やること:
- a) GREとGMATについてのコラムから、「昨今北米の大学院では、ほとん」で始まり「はない、とも明言しています。」で終わる部分を、「はない、とも明言しています。」まで含めて一字一句そのまま書き出してください。
- b) リストのうち、文字列「skLineSegment」が入っている行をすべて特定し、そのまま書き写してください。大文字と小文字は区別します。

【コラム39】GRE or GMATを選択できる時代へ(第二部)~両テストの特徴と差異/適正確認の方法について~

昨今北米の大学院では、ほとんどのスクールでGREの代わりにGMATの提出を認め、さらにビジネススクールでもほぼ全ての学校でGMATの代わりにGREの提出を認めています。

(GREの代わりにGMATの提出を許可している学校は特にその旨をHP等で公表していないケースも多いので、希望する方は学校に直接お問合せ頂くことをお勧め致します。)

世界屈指のビジネススクールである、シカゴ大学でも最近下記のようなアドミッション情報が公開されました。

“Chicago Booth requires either the GMAT or GRE, but we don’t have a preference between them. They are different exams, so give yourself time to look into each before deciding which to take. Consider your strengths relative to the structure of each exam.”

つまり、「試験勉強を開始する前に、両テストの特徴や差異をしっかりと確認、把握し、そのうえでより適正に合ったテストを選択するように」、という指示を明確に公開しているのです。またどちらのテストでも有利不利はない、とも明言しています。

リスト一覧:
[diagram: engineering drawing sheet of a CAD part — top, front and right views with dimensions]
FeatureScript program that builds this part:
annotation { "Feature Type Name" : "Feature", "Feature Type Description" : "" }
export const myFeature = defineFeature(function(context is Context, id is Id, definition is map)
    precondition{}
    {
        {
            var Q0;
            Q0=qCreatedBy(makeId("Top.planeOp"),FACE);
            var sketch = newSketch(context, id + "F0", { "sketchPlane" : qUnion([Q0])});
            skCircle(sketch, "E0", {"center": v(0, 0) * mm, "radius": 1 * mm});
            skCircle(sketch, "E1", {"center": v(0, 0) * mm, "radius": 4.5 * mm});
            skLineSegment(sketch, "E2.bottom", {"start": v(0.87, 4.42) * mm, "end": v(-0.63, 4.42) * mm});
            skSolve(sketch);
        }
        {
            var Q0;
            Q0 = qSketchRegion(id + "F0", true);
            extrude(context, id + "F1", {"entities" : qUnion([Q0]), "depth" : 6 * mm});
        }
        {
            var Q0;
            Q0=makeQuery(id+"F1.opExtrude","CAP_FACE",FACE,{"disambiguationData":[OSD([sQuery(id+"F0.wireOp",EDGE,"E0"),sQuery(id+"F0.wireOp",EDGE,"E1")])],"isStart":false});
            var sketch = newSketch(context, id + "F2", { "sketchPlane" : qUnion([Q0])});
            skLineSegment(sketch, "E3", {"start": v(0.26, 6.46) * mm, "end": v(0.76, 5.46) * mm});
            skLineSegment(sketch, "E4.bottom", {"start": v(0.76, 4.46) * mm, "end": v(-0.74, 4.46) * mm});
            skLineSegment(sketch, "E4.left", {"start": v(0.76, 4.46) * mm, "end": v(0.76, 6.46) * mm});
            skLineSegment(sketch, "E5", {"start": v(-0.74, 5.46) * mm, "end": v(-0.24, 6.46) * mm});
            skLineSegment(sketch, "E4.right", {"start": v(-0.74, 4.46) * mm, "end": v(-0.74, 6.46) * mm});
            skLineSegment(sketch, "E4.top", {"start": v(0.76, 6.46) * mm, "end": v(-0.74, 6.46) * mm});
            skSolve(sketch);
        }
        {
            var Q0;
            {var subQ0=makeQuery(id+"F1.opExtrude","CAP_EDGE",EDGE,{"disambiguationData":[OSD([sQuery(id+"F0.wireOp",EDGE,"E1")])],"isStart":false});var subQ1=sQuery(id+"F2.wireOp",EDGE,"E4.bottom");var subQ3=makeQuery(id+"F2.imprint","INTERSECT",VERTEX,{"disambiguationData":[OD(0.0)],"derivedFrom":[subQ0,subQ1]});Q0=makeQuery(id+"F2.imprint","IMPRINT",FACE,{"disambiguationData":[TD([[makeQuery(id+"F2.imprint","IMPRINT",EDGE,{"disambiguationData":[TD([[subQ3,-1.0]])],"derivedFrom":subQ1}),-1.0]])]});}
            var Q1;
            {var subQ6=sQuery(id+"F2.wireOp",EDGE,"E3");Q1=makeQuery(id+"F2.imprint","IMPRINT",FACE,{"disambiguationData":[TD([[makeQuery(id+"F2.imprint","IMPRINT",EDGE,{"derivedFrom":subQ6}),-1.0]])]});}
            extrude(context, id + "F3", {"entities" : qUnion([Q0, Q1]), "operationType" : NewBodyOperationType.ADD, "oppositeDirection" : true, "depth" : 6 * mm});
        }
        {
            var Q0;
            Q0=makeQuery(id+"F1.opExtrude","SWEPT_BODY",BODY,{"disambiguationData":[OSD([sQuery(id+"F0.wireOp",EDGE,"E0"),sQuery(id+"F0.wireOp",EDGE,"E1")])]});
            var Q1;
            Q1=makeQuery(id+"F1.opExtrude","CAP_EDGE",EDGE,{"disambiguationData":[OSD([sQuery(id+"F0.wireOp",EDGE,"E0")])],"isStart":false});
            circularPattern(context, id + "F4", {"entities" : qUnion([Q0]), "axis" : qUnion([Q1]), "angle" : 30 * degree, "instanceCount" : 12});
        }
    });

解答:
- a)
昨今北米の大学院では、ほとんどのスクールでGREの代わりにGMATの提出を認め、さらにビジネススクールでもほぼ全ての学校でGMATの代わりにGREの提出を認めています。

(GREの代わりにGMATの提出を許可している学校は特にその旨をHP等で公表していないケースも多いので、希望する方は学校に直接お問合せ頂くことをお勧め致します。)

世界屈指のビジネススクールである、シカゴ大学でも最近下記のようなアドミッション情報が公開されました。

“Chicago Booth requires either the GMAT or GRE, but we don’t have a preference between them. They are different exams, so give yourself time to look into each before deciding which to take. Consider your strengths relative to the structure of each exam.”

つまり、「試験勉強を開始する前に、両テストの特徴や差異をしっかりと確認、把握し、そのうえでより適正に合ったテストを選択するように」、という指示を明確に公開しているのです。またどちらのテストでも有利不利はない、とも明言しています。

- b)
            skLineSegment(sketch, "E2.bottom", {"start": v(0.87, 4.42) * mm, "end": v(-0.63, 4.42) * mm});
            skLineSegment(sketch, "E3", {"start": v(0.26, 6.46) * mm, "end": v(0.76, 5.46) * mm});
            skLineSegment(sketch, "E4.bottom", {"start": v(0.76, 4.46) * mm, "end": v(-0.74, 4.46) * mm});
            skLineSegment(sketch, "E4.left", {"start": v(0.76, 4.46) * mm, "end": v(0.76, 6.46) * mm});
            skLineSegment(sketch, "E5", {"start": v(-0.74, 5.46) * mm, "end": v(-0.24, 6.46) * mm});
            skLineSegment(sketch, "E4.right", {"start": v(-0.74, 4.46) * mm, "end": v(-0.74, 6.46) * mm});
            skLineSegment(sketch, "E4.top", {"start": v(0.76, 6.46) * mm, "end": v(-0.74, 6.46) * mm});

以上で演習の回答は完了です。